It’s not a nice thought, is it, having a dead tooth in your mouth! However, you may wish to leave it, especially if it is a cosmetic issue.
If you have had an accident and the nerve of the tooth has been damaged, chances are it will die. How long can a dead tooth stay in your mouth? Should you try to remove it? We are here to go through the answers with you.
What Happens If A Dead Tooth Is Not Removed?
You may not know this, but teeth are actually living tissue. The part that people call the “nerve” is actually pulp, blood vessels and other tissue.
In order to have strong, healthy teeth, this inner layer must have a healthy blood supply. When this stops, either because of trauma or infection, the tooth will die.
They can change colour, cause you pain – or you may notice not symptoms at all. A visit to your dentist will identify any problems like this.
- A dead tooth is not only unsightly, but it can pose a health risk to the rest of your mouth as well.
- If the tooth has died, it can spread bacteria to the surrounding area, and cause problems and infections in the neighbouring teeth.
- Dental infections do not only affect the teeth, but they can also get into the gums and even the jaw, creating more problems.
- It may take weeks, months, or even years for these problems to become apparent, but by the time you notice it things may be too late.
- The best thing you can do for the health of your entire mouth is to regularly visit your dentist, and practise the best oral hygiene.
- If you have had a trauma tot he mouth that is causing tooth pain, visit your dentist as soon as you can.
- Your tooth may not be dead, but it is best to get it checked out as soon as possible, to deal with any potential problems.
Can You Leave A Dead Tooth In Your Mouth?
You can, of course, leave your dead tooth for as long as you like – it is your mouth, of course!
However, leaving a dead tooth in your mouth can ultimately cause a whole host of health problems throughout your entire mouth:
- The dead tooth is basically necrotic tissue, which can spread bacteria to the surrounding area.
- Neighbouring teeth can be affected and develop pain or infections.
- A dead tooth can cause problems with the gums too, as the bacteria spread around the dead tooth.
- Infections deep below the gum line can spread to the jaw, causing changes to your facial structure.
- The tooth may eventually fall out, leaving cosmetic changes to your whole face and affecting your confidence.
- Your dentist can help you fix the problem, either by removing the offending tooth or by performing a root canal.
- This procedure will not save the tooth per se, but it can prevent problems that spread throughout the rest of your mouth.
This video, made by a dentist, will tell you a little more about your options for a dead tooth:
Will A Dead Tooth Eventually Fall Out?
In theory, a tooth that has no blood supply will eventually fall out on its own. However, this may take a long time!

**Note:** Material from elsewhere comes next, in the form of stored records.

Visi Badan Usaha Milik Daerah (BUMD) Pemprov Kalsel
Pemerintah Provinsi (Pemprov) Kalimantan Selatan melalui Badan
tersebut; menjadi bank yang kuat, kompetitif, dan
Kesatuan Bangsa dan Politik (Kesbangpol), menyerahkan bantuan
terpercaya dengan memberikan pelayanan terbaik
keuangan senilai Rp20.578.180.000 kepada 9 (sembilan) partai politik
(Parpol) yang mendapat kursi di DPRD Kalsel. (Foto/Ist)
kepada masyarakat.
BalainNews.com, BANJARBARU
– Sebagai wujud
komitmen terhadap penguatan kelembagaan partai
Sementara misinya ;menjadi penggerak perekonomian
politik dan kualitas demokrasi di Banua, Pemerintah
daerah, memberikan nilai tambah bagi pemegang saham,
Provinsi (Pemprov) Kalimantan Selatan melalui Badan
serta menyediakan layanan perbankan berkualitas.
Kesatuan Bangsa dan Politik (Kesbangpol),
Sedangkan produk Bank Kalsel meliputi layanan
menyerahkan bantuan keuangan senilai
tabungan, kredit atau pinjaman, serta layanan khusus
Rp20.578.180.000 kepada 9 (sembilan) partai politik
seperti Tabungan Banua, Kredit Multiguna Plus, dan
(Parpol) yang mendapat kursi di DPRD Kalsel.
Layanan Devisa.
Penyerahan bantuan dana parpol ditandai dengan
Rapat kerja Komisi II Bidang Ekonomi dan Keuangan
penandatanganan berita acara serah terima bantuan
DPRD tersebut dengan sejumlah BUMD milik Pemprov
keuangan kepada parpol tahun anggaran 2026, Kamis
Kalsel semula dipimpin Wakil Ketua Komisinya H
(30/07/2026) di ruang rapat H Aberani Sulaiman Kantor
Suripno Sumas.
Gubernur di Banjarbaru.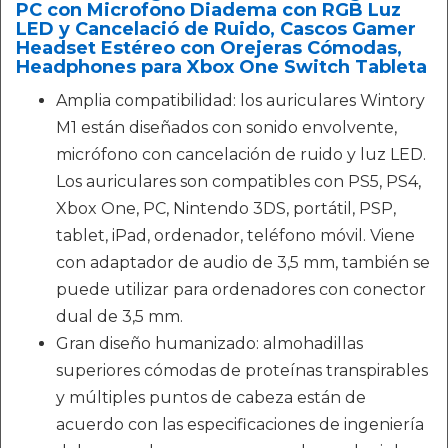
PC con Microfono Diadema con RGB Luz
LED y Cancelació de Ruido, Cascos Gamer
Headset Estéreo con Orejeras Cómodas,
Headphones para Xbox One Switch Tableta
Amplia compatibilidad: los auriculares Wintory
M1 están diseñados con sonido envolvente,
micrófono con cancelación de ruido y luz LED.
Los auriculares son compatibles con PS5, PS4,
Xbox One, PC, Nintendo 3DS, portátil, PSP,
tablet, iPad, ordenador, teléfono móvil. Viene
con adaptador de audio de 3,5 mm, también se
puede utilizar para ordenadores con conector
dual de 3,5 mm.
Gran diseño humanizado: almohadillas
superiores cómodas de proteínas transpirables
y múltiples puntos de cabeza están de
acuerdo con las especificaciones de ingeniería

And, whilst you wait for it to fall out, it will be unsightly and potentially causing problems with your other teeth that you cannot even see.
In some cases, a dead tooth may not fall out at all, causing a variety of mouth problems. In others, it can take years for the tooth to fall out.

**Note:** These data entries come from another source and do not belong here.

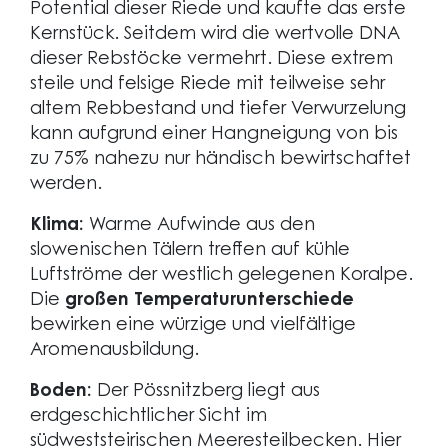
Potential dieser Riede und kaufte das erste
Kernstück. Seitdem wird die wertvolle DNA
dieser Rebstöcke vermehrt. Diese extrem
steile und felsige Riede mit teilweise sehr
altem Rebbestand und tiefer Verwurzelung
kann aufgrund einer Hangneigung von bis
zu 75% nahezu nur händisch bewirtschaftet
werden.
Klima:
Warme Aufwinde aus den
slowenischen Tälern treffen auf kühle
Luftströme der westlich gelegenen Koralpe.
Die
großen Temperaturunterschiede
bewirken eine würzige und vielfältige
Aromenausbildung.
Boden:
Der Pössnitzberg liegt aus
erdgeschichtlicher Sicht im
südweststeirischen Meeresteilbecken. Hier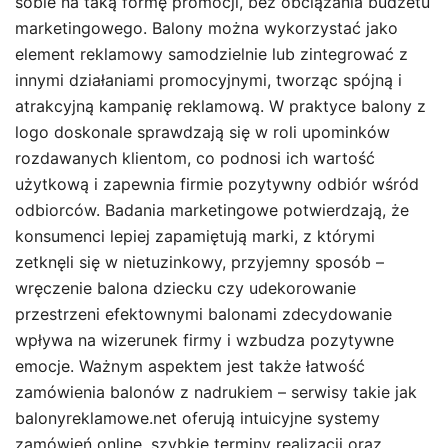
sobie na taką formę promocji, bez obciążania budżetu
marketingowego. Balony można wykorzystać jako
element reklamowy samodzielnie lub zintegrować z
innymi działaniami promocyjnymi, tworząc spójną i
atrakcyjną kampanię reklamową. W praktyce balony z
logo doskonale sprawdzają się w roli upominków
rozdawanych klientom, co podnosi ich wartość
użytkową i zapewnia firmie pozytywny odbiór wśród
odbiorców. Badania marketingowe potwierdzają, że
konsumenci lepiej zapamiętują marki, z którymi
zetknęli się w nietuzinkowy, przyjemny sposób –
wręczenie balona dziecku czy udekorowanie
przestrzeni efektownymi balonami zdecydowanie
wpływa na wizerunek firmy i wzbudza pozytywne
emocje. Ważnym aspektem jest także łatwość
zamówienia balonów z nadrukiem – serwisy takie jak
balonyreklamowe.net oferują intuicyjne systemy
zamówień online, szybkie terminy realizacji oraz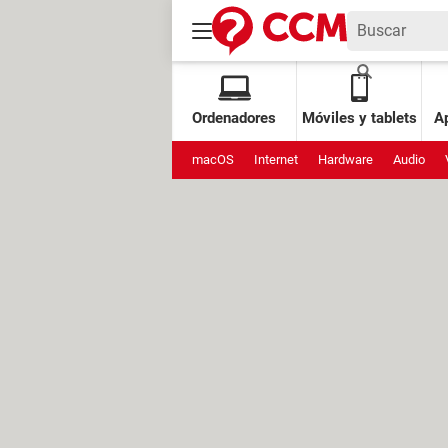
Ordenadores
Móviles y tablets
Ap
macOS
Internet
Hardware
Audio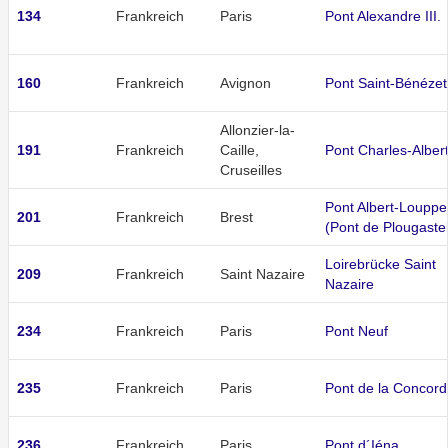
134
Frankreich
Paris
Pont Alexandre III.
160
Frankreich
Avignon
Pont Saint-Bénézet
Allonzier-la-
191
Frankreich
Caille,
Pont Charles-Alber
Cruseilles
Pont Albert-Louppe
201
Frankreich
Brest
(Pont de Plougastel
Loirebrücke Saint
209
Frankreich
Saint Nazaire
Nazaire
234
Frankreich
Paris
Pont Neuf
235
Frankreich
Paris
Pont de la Concor
236
Frankreich
Paris
Pont d´Iéna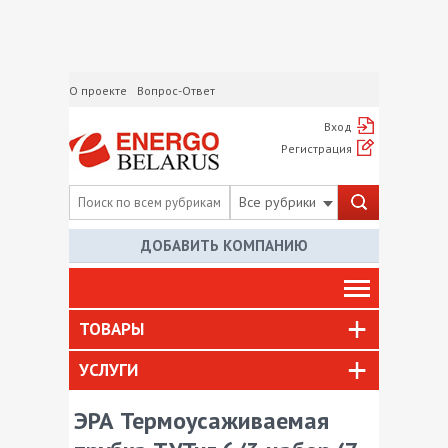
О проекте
Вопрос-Ответ
Вход
Регистрация
Все рубрики
ДОБАВИТЬ КОМПАНИЮ
ТОВАРЫ
УСЛУГИ
ЭРА Термоусаживаемая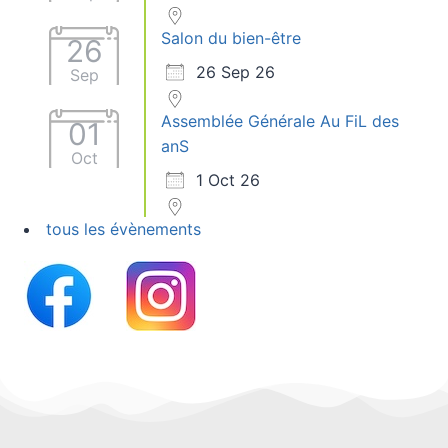
Salon du bien-être
26
26 Sep 26
Sep
Assemblée Générale Au FiL des
01
anS
Oct
1 Oct 26
tous les évènements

If it is a young child who has had a trauma to the face and you notice a tooth becoming discoloured, this is less of a worry than for an adult.
We all change our teeth once during our life times, and a young person who still has their milk teeth is at less risk than an adult who has a dead tooth.
Generally, if a milk tooth has died, it will cause no problems to the adult tooth underneath, and it will grow through later just fine.
This being said, if you suspect that your child has a dead tooth, you should still take a trip to the dentist to check the overall health of the mouth and the surrounding teeth.
How Long Does It Take For A Dead Tooth To Go Black?
The length of time it takes for a dead tooth to go black depends on the reason for the tooth’s death.
- If it caused by tooth decay, the blackness can creep in over a period of many years. You may not notice straight away, unless the affected tooth is causing you pain.
- Tooth decay can cause a tooth to die when the acids from the things we put in our mouths slowly start to eat away at the tooth.
- Some lifestyle choices can cause discolouration of teeth – alcohol, tea and coffee and smoking are all major culprits.
- This type of discolouration does not necessarily mean that your tooth is dead – yet! You will need to up your oral hygiene to prevent further problems in the future.
- When a tooth has been “killed” by a trauma, you may not notice the discolouration for a few weeks.
- As soon as the blood supply to the tooth is removed, the tooth will start to die as it is not receiving the nutrients it needs.
If you notice a tooth starting to discolour, for whatever reason, it is important that you book a dentist visit as soon as you can.
Having a dead tooth in your mouth is not really what you want. Now you know a little more about it, hopefully you will be better equipped to deal with this issue if it arises for you.